I learned a new word today when my literary agency was hornswoggled.
What a great word “hornswoggled” is. I mean I had to look it up but I could just feel it’s definition in a way. Some words are like that. Makes me a fan of the English language when I can kinda sorta figure stuff out about it even though I am unfamiliar with an actual definition. That’s a skill we should teach to our kids for the bubble tests, no? I mean it beats the crud out of simply doing this to improve pass rates.
Do you know what hornswoggled is? I bet you do. Here’s the story to which I am referring. See if you were right.

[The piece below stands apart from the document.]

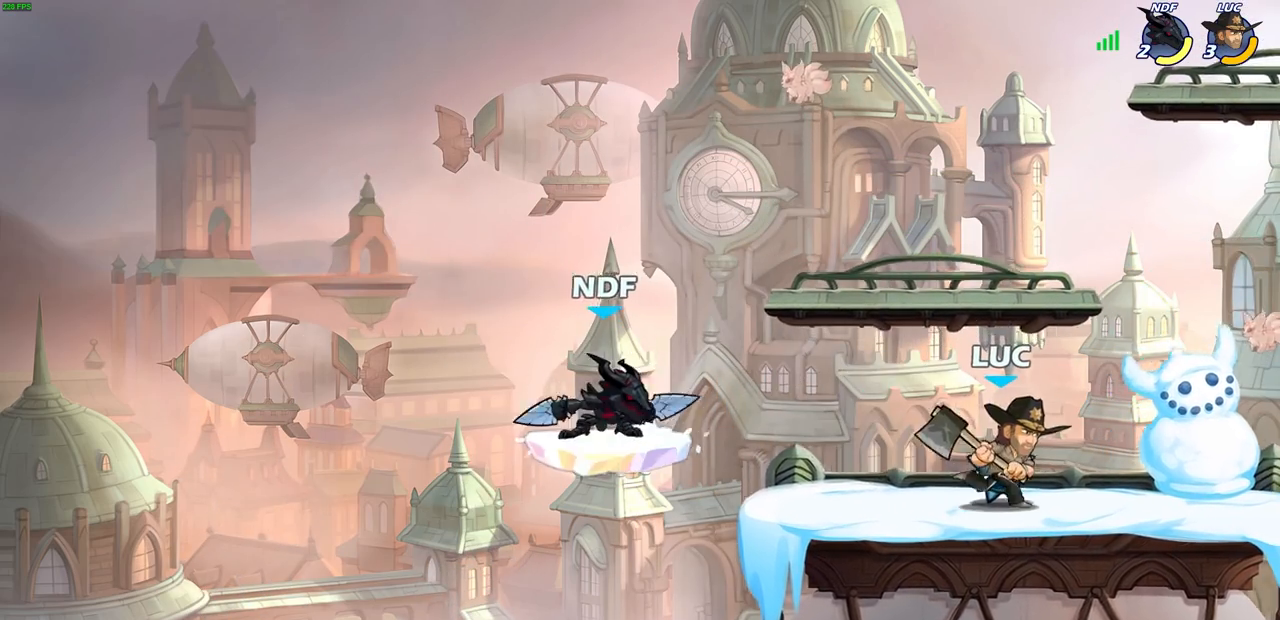
{"buttons": ["R2"], "left_stick": "up-right", "right_stick": "center", "events": [[100, "left_stick", "left"], [250, "left_stick", "right"], [350, "R2", "down"], [483, "left_stick", "up-right"]]}
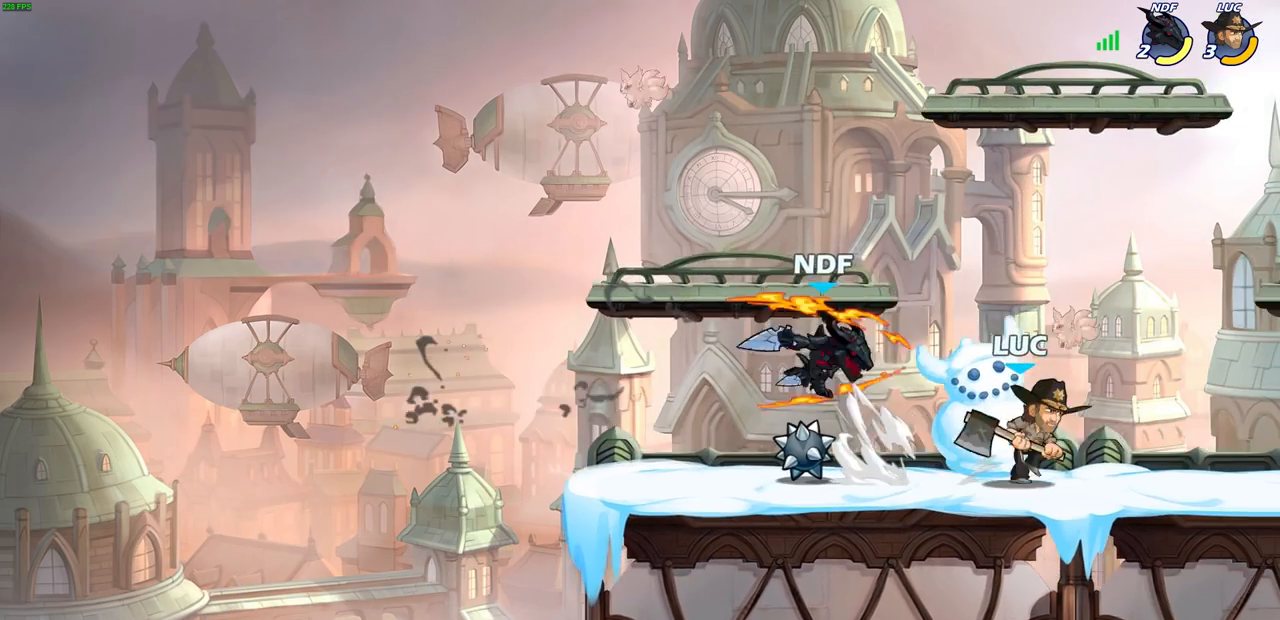
{"buttons": [], "left_stick": "center", "right_stick": "center", "events": [[17, "left_stick", "right"], [50, "R2", "up"], [50, "left_stick", "left"], [100, "SQUARE", "down"], [183, "SQUARE", "up"], [217, "left_stick", "center"]]}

Oh yeah, there’s also a lesson in this for all aspiring writers: if it sounds too good to be true, it probably is.
I feel bad for the authors to whom this happened. And to Jodi Reamer. Really, is there anything worse than being hornswoggled?

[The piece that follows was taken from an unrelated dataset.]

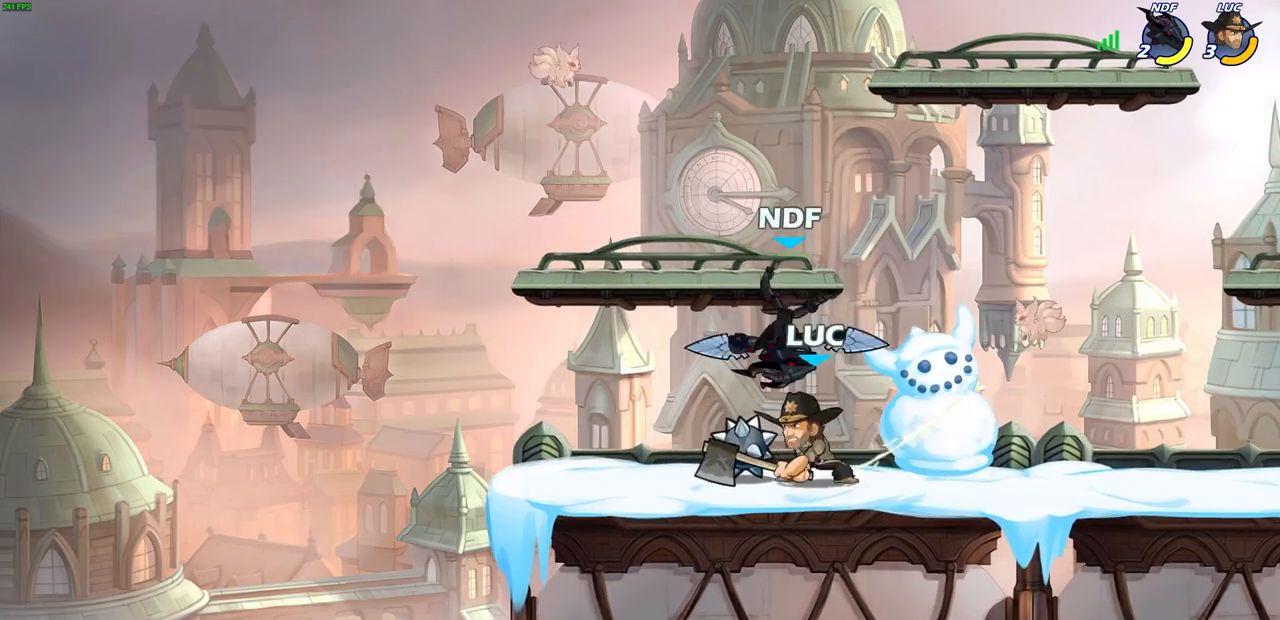
{"buttons": [], "left_stick": "left", "right_stick": "center", "events": [[83, "CROSS", "down"], [83, "left_stick", "down"], [133, "SQUARE", "down"], [150, "left_stick", "down-left"], [267, "SQUARE", "up"], [283, "CROSS", "up"], [333, "left_stick", "left"]]}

BTW, the free online dictionary says this about the origin of the word (for those of you, like me, who might be interested): We do not know the origin of hornswoggle. We do know that it belongs to a group of “fancified” words that were particularly popular in the American West in the 19th century. Hornswoggle is one of the earliest, first appearing around 1829. It is possible that these words were invented to poke fun at the more “sophisticated” East. Some other words of this ilk are absquatulate,also first appearing in the 1820s, skedaddle, first attested in 1861 in Missouri, and discombobulate, first recorded in 1916.